» What the task asks: Rewrite the records from the line containing "оборудование" through the end, with "Запорная" changed to "Регулирующая" and every other line kept unchanged. Leave the pictures out of your answer.

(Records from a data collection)

□ □ □

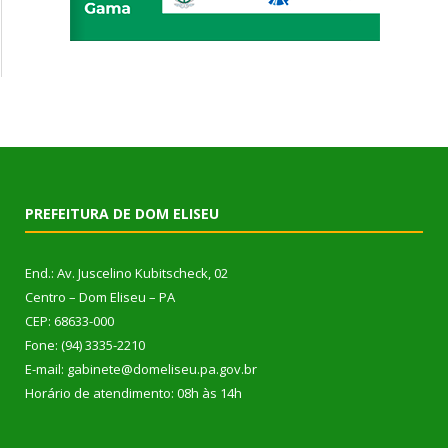
PREFEITURA DE DOM ELISEU
End.: Av. Juscelino Kubitscheck, 02
Centro – Dom Eliseu – PA
CEP: 68633-000
Fone: (94) 3335-2210
E-mail: gabinete@domeliseu.pa.gov.br
Horário de atendimento: 08h às 14h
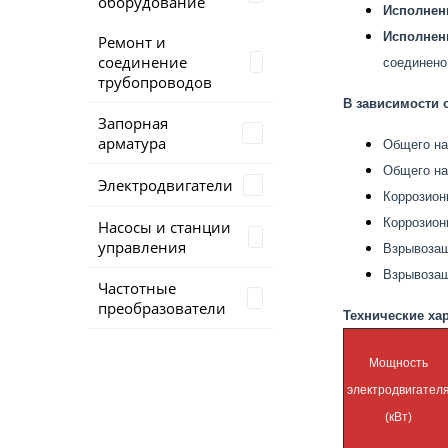
оборудование
Исполнени
Исполнени
Ремонт и
соединение
соединено
трубопроводов
В зависимости 
Запорная
арматура
Общего на
Общего на
Электродвигатели
Коррозион
Коррозион
Насосы и станции
управления
Взрывозащ
Взрывозащ
Частотные
преобразователи
Технические ха
Мощность
электродвигател
(кВт)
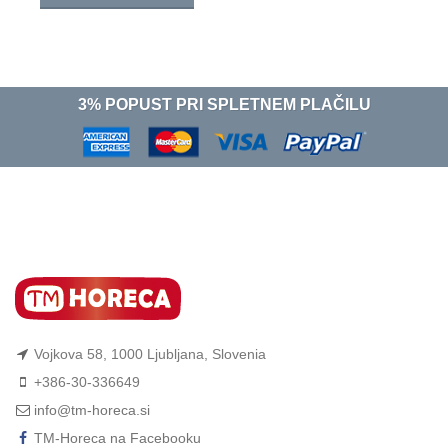
3% POPUST PRI SPLETNEM PLAČILU
Vojkova 58, 1000 Ljubljana, Slovenia
+386-30-336649
info@tm-horeca.si
TM-Horeca na Facebooku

□ □ □

» Output of the task:
оборудование
Исполнени
Исполнени
Ремонт и
соединение
соединено
трубопроводов
В зависимости 
Регулирующая
арматура
Общего на
Общего на
Электродвигатели
Коррозион
Коррозион
Насосы и станции
управления
Взрывозащ
Взрывозащ
Частотные
преобразователи
Технические ха
Мощность
электродвигател
(кВт)
3% POPUST PRI SPLETNEM PLAČILU
Vojkova 58, 1000 Ljubljana, Slovenia
+386-30-336649
info@tm-horeca.si
TM-Horeca na Facebooku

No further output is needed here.